## Text provided
[Begin]

820-2849, random kernel panics - possibly audio?

RandomInsano

New member
Used machine, no history. Has a large dent from a hard drop on the front-right side. Currently hitting random kernel panics whether the machine is hot or cold. No visible water damage on the back of the motherboard.

Because coreaudiod seems to be on the CPU most often during death, I wonder if the sound hardware is to blame. Test details below.

MacBook Pro (17-inch, Mid 2010)
2.53 GHz Intel Core i5
BTO/CTO

I'm expecting this is the particular motherboard given the date and processor specs, but I can get more details if needed.
http://www.powerbookmedic.com/MacBoo...2-p-24188.html

Processes on the current thread during crash:
Coreaudiod (more than twice)
kernel_task (more than twice)
com.apple.geod (once)

Steps to troubleshoot:

1. Swapped RAM and SSD, reinstalled macOS 10.13.6
2. Ran hard OpenGL and CPU processes
2. Ran Ubuntu Linux 2019.04, similar random apps crashing
3. Ran YouTube videos
4. Disabled on-board graphics, discreet graphics

I've managed to have the machine be fairly stable overnight playing audio *while muted* (left Google Play running for over eight hours without a crash), and I've pushed the discreet graphics hard with some WebGL aquarium demo and confirmed the GPU is being taxed by that with a tool called OpenGL Extensions Viewer:
https://webglsamples.org/aquarium/aquarium.html
https://apps.apple.com/us/app/opengl...er/id444052073

I've also run some 15-20 minute compiles and Cinebench R20 to make sure the CPU isn't the problem, and it seems to be unaffected.

To make sure the audio circuit wasn't the problem, I did try running YouTube videos through Bluetooth audio and crashing still occurs. It does.

[End]

## Records provided
[Begin]

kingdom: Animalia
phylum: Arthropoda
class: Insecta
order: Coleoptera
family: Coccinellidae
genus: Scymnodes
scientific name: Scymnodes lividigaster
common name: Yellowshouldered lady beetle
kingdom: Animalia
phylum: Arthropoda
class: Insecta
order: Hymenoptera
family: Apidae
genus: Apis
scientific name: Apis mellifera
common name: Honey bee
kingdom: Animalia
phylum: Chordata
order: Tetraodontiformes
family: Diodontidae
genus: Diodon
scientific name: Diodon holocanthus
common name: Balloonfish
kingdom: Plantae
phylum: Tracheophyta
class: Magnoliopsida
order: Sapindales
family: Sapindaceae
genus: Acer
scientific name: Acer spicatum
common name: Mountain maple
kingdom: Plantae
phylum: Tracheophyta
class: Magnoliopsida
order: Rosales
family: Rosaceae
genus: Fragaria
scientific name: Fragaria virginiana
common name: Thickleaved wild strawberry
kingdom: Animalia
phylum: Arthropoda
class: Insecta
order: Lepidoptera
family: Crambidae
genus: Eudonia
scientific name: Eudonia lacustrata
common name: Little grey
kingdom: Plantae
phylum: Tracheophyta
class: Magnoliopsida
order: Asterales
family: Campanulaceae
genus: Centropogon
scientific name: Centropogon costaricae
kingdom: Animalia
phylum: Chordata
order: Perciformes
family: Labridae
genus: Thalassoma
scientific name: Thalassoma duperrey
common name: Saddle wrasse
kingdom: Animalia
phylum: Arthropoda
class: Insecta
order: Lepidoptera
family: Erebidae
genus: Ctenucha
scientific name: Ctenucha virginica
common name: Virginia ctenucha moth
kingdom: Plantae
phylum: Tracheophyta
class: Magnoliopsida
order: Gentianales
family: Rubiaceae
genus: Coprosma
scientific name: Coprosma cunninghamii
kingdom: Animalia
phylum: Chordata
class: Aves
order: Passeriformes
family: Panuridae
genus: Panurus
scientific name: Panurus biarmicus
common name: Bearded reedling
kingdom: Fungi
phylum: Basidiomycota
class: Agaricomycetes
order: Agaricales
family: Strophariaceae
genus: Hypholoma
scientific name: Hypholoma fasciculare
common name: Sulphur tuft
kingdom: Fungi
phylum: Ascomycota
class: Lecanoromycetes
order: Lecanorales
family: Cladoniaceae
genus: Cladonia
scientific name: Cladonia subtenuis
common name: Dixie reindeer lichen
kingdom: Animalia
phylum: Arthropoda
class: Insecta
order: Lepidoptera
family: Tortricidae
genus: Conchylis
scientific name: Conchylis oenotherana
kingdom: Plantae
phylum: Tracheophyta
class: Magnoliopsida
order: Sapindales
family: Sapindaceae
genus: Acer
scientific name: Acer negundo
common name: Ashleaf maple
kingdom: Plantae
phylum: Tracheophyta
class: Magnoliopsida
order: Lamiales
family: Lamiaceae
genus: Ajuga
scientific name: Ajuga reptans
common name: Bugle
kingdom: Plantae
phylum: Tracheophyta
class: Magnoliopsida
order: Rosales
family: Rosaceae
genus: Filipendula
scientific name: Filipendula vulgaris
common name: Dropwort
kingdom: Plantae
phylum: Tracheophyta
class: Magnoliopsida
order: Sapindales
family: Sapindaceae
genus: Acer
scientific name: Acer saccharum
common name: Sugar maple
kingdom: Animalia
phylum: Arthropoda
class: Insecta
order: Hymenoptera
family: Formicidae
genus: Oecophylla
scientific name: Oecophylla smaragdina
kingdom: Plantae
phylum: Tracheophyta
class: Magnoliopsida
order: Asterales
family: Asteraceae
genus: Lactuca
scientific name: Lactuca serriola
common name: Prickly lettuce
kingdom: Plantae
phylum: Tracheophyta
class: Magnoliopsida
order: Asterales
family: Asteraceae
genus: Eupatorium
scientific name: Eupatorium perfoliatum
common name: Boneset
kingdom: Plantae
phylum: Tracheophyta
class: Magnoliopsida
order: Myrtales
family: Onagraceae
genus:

[End]

## Set task
Retype the forum post about random kernel panics on the 820-2849 MacBook Pro in full, reproducing every line without change.

## Expected output
820-2849, random kernel panics - possibly audio?

RandomInsano

New member
Used machine, no history. Has a large dent from a hard drop on the front-right side. Currently hitting random kernel panics whether the machine is hot or cold. No visible water damage on the back of the motherboard.

Because coreaudiod seems to be on the CPU most often during death, I wonder if the sound hardware is to blame. Test details below.

MacBook Pro (17-inch, Mid 2010)
2.53 GHz Intel Core i5
BTO/CTO

I'm expecting this is the particular motherboard given the date and processor specs, but I can get more details if needed.
http://www.powerbookmedic.com/MacBoo...2-p-24188.html

Processes on the current thread during crash:
Coreaudiod (more than twice)
kernel_task (more than twice)
com.apple.geod (once)

Steps to troubleshoot:

1. Swapped RAM and SSD, reinstalled macOS 10.13.6
2. Ran hard OpenGL and CPU processes
2. Ran Ubuntu Linux 2019.04, similar random apps crashing
3. Ran YouTube videos
4. Disabled on-board graphics, discreet graphics

I've managed to have the machine be fairly stable overnight playing audio *while muted* (left Google Play running for over eight hours without a crash), and I've pushed the discreet graphics hard with some WebGL aquarium demo and confirmed the GPU is being taxed by that with a tool called OpenGL Extensions Viewer:
https://webglsamples.org/aquarium/aquarium.html
https://apps.apple.com/us/app/opengl...er/id444052073

I've also run some 15-20 minute compiles and Cinebench R20 to make sure the CPU isn't the problem, and it seems to be unaffected.

To make sure the audio circuit wasn't the problem, I did try running YouTube videos through Bluetooth audio and crashing still occurs. It does.